To be clear, I'm trying to state that a (nice) recomputation semantics is desirable because it means it's possible to reason about your program ignorant of time. Obviously, an implementation is preferable if it can speed things up via incremental computation and that ought to be nice as well
AFRP is a good example here. AFRP semantics are easily stated in a recomputational way. It makes it necessary to talk about causal AFRP and bounded history AFRP which are nice terms to think about a computation (if sort of obvious). Then, the efficient implementations (of causal AFRP) themselves are incremental for efficiency.
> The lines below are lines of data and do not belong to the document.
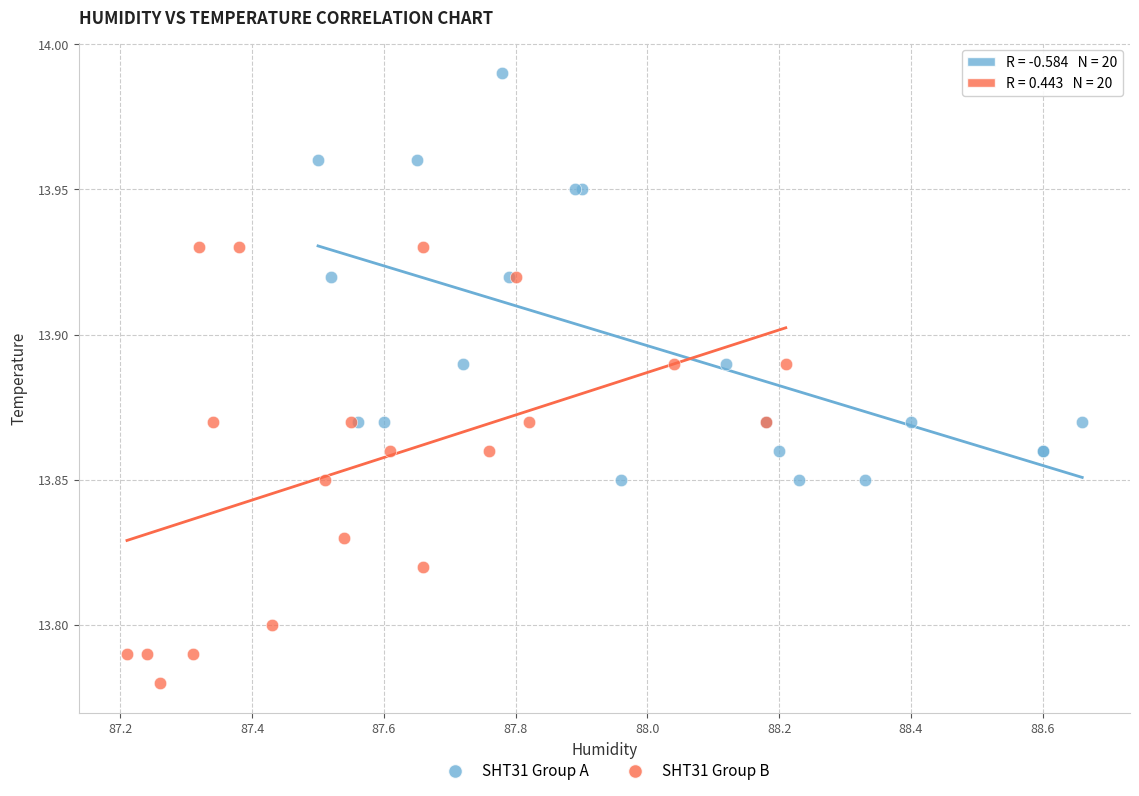

What are all the series names shown in the legend?

SHT31 Group A, SHT31 Group B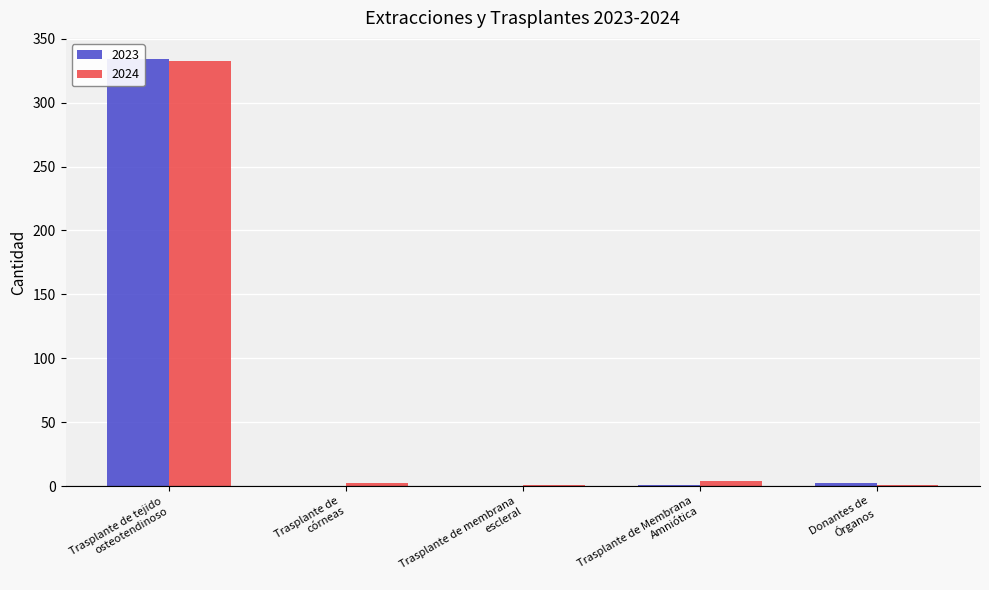

What is the difference between the highest and lowest values at Trasplante de tejido
osteotendinoso?

1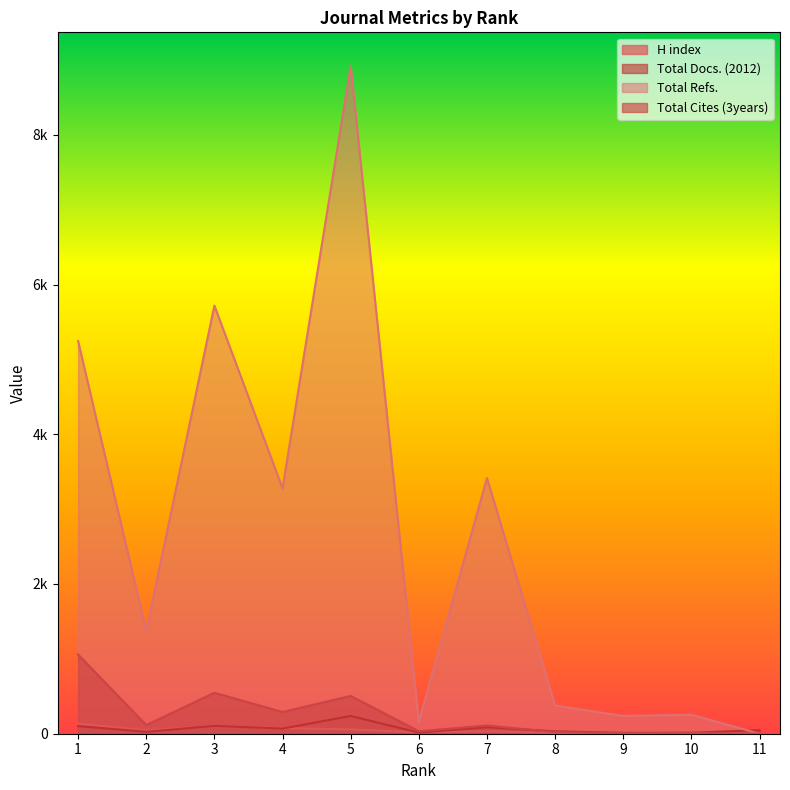

What is the spread (max minus min) of values at 9?

228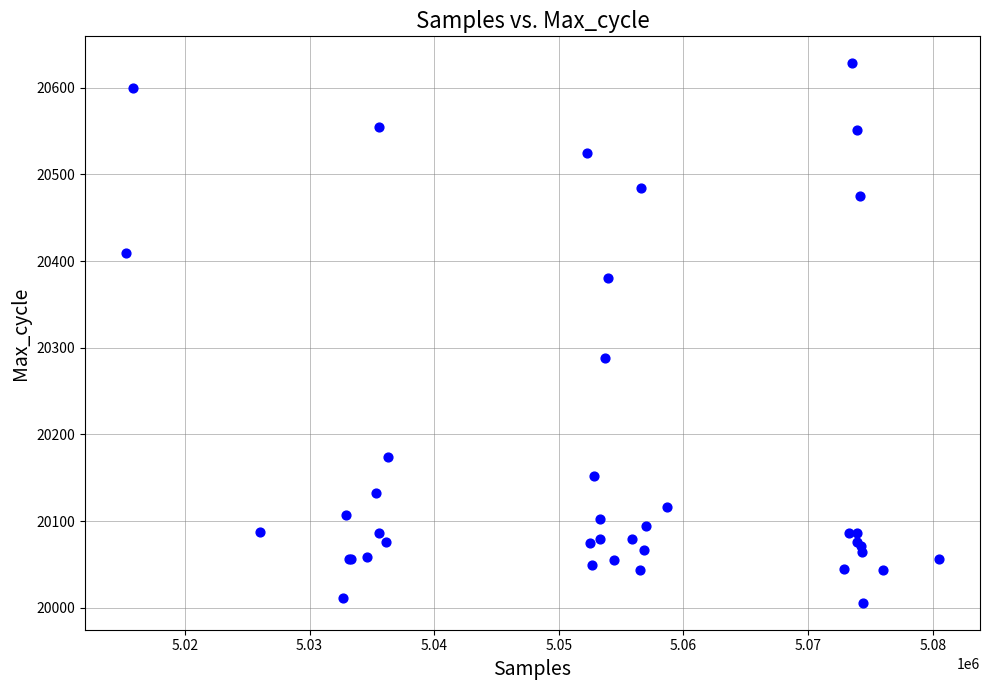

What Y value in the scatter plot is closest to 20317?

20288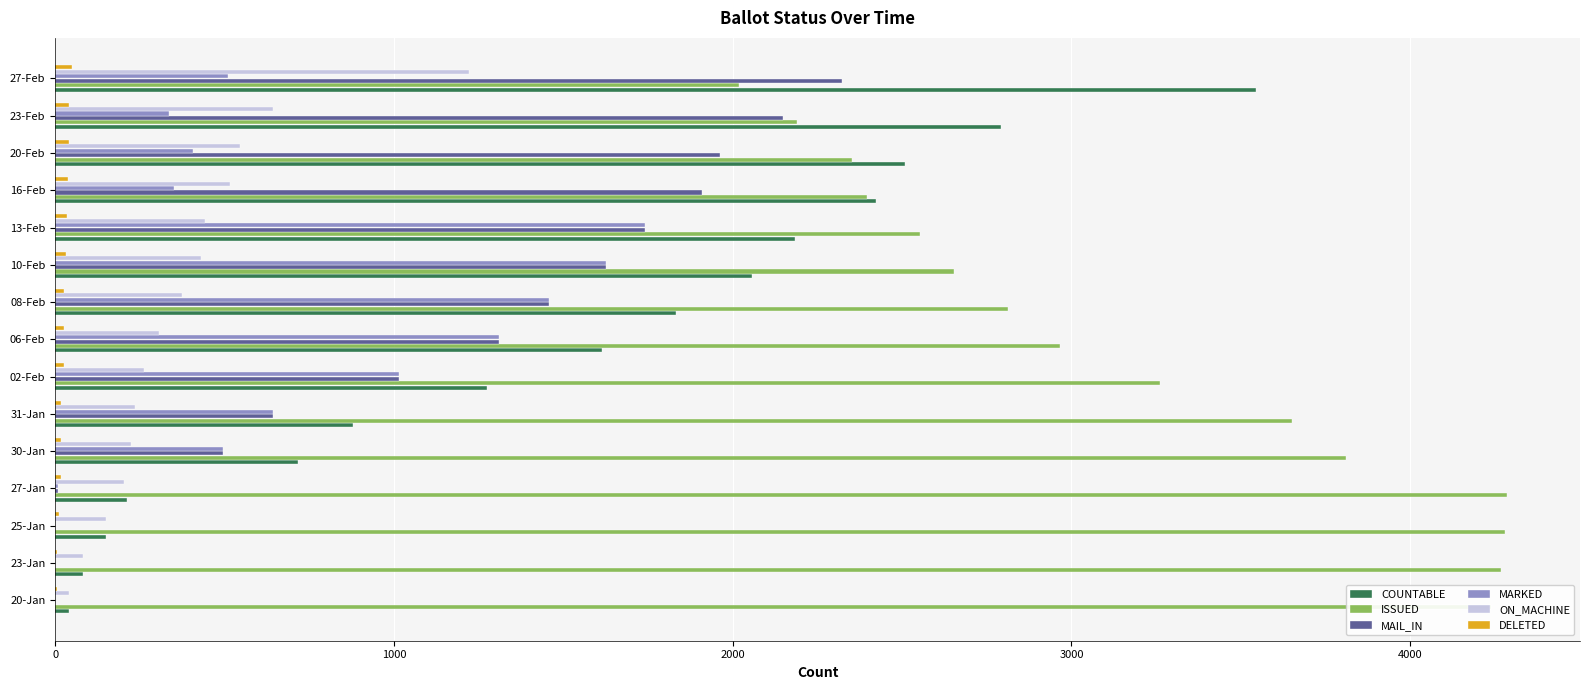

What is the maximum value for ON_MACHINE?

1221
Perhaps I'm not understanding the terminology, but every implementation I've ever seen consumes input incrementally. E.g.
data (i ~> o) = A (i -> (o, i ~> o))
data (i ~> o) = forall s. A (i -> s -> (o, s))
in each case, the inputs are consumed sequentially, the outputs returned immediately, and the local state updated for the next time around.
If you're referring to the ability for a new event to update the signal network only partially (in Elliott's terminology, "push" semantics) then there's Amsden's TimeFlies library.
AFRP is a good example here. AFRP semantics are easily stated in a recomputational way. It makes it necessary to talk about causal AFRP and bounded history AFRP which are nice terms to think about a computation (if sort of obvious). Then, the efficient implementations (of causal AFRP) themselves are incremental for efficiency.